* [EXERCISE]: Give back the full set of entries that follows, exactly as written.

Stored records
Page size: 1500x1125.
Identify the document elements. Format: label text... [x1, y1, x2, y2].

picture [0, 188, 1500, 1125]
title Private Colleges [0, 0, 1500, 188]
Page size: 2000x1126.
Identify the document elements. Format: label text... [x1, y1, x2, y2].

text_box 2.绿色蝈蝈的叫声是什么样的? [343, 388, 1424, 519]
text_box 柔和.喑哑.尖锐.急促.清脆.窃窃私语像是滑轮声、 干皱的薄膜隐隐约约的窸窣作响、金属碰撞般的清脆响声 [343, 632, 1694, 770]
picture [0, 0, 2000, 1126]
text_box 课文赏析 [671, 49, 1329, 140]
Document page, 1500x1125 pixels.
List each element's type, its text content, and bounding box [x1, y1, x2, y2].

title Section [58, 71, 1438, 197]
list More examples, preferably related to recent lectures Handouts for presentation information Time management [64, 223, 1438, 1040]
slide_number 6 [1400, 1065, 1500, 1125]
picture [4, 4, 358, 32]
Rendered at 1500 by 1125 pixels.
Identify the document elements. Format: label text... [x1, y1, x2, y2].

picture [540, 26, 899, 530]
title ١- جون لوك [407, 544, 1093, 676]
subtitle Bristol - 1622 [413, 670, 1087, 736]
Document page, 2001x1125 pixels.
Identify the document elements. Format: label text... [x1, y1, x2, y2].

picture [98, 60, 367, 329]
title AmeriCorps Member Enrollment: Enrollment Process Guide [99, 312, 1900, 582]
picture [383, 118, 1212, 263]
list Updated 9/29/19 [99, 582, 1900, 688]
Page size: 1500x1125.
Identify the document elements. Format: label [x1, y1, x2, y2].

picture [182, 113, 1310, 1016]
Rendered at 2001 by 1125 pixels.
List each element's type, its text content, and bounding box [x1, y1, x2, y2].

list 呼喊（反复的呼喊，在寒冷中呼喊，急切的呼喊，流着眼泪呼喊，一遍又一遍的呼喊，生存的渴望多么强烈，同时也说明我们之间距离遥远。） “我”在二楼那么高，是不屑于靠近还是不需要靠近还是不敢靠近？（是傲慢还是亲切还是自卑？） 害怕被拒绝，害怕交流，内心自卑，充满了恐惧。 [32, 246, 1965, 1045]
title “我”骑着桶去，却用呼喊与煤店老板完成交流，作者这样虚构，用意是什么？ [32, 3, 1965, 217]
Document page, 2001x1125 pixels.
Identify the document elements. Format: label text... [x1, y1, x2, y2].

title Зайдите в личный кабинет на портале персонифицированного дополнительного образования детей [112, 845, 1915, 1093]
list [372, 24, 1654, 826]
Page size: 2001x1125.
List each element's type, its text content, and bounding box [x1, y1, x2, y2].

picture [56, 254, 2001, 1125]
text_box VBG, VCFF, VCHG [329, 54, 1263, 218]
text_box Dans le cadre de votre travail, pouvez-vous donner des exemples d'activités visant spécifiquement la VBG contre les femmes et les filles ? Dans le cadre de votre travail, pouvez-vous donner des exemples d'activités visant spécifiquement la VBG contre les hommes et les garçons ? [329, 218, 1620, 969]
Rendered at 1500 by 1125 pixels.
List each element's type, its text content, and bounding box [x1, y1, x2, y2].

* [SOLUTION TO THIS PROBLEM]:
Page size: 1500x1125.
Identify the document elements. Format: label text... [x1, y1, x2, y2].

picture [0, 188, 1500, 1125]
title Private Colleges [0, 0, 1500, 188]
Page size: 2000x1126.
Identify the document elements. Format: label text... [x1, y1, x2, y2].

text_box 2.绿色蝈蝈的叫声是什么样的? [343, 388, 1424, 519]
text_box 柔和.喑哑.尖锐.急促.清脆.窃窃私语像是滑轮声、 干皱的薄膜隐隐约约的窸窣作响、金属碰撞般的清脆响声 [343, 632, 1694, 770]
picture [0, 0, 2000, 1126]
text_box 课文赏析 [671, 49, 1329, 140]
Document page, 1500x1125 pixels.
List each element's type, its text content, and bounding box [x1, y1, x2, y2].

title Section [58, 71, 1438, 197]
list More examples, preferably related to recent lectures Handouts for presentation information Time management [64, 223, 1438, 1040]
slide_number 6 [1400, 1065, 1500, 1125]
picture [4, 4, 358, 32]
Rendered at 1500 by 1125 pixels.
Identify the document elements. Format: label text... [x1, y1, x2, y2].

picture [540, 26, 899, 530]
title ١- جون لوك [407, 544, 1093, 676]
subtitle Bristol - 1622 [413, 670, 1087, 736]
Document page, 2001x1125 pixels.
Identify the document elements. Format: label text... [x1, y1, x2, y2].

picture [98, 60, 367, 329]
title AmeriCorps Member Enrollment: Enrollment Process Guide [99, 312, 1900, 582]
picture [383, 118, 1212, 263]
list Updated 9/29/19 [99, 582, 1900, 688]
Page size: 1500x1125.
Identify the document elements. Format: label [x1, y1, x2, y2].

picture [182, 113, 1310, 1016]
Rendered at 2001 by 1125 pixels.
List each element's type, its text content, and bounding box [x1, y1, x2, y2].

list 呼喊（反复的呼喊，在寒冷中呼喊，急切的呼喊，流着眼泪呼喊，一遍又一遍的呼喊，生存的渴望多么强烈，同时也说明我们之间距离遥远。） “我”在二楼那么高，是不屑于靠近还是不需要靠近还是不敢靠近？（是傲慢还是亲切还是自卑？） 害怕被拒绝，害怕交流，内心自卑，充满了恐惧。 [32, 246, 1965, 1045]
title “我”骑着桶去，却用呼喊与煤店老板完成交流，作者这样虚构，用意是什么？ [32, 3, 1965, 217]
Document page, 2001x1125 pixels.
Identify the document elements. Format: label text... [x1, y1, x2, y2].

title Зайдите в личный кабинет на портале персонифицированного дополнительного образования детей [112, 845, 1915, 1093]
list [372, 24, 1654, 826]
Page size: 2001x1125.
List each element's type, its text content, and bounding box [x1, y1, x2, y2].

picture [56, 254, 2001, 1125]
text_box VBG, VCFF, VCHG [329, 54, 1263, 218]
text_box Dans le cadre de votre travail, pouvez-vous donner des exemples d'activités visant spécifiquement la VBG contre les femmes et les filles ? Dans le cadre de votre travail, pouvez-vous donner des exemples d'activités visant spécifiquement la VBG contre les hommes et les garçons ? [329, 218, 1620, 969]
Rendered at 1500 by 1125 pixels.
List each element's type, its text content, and bounding box [x1, y1, x2, y2].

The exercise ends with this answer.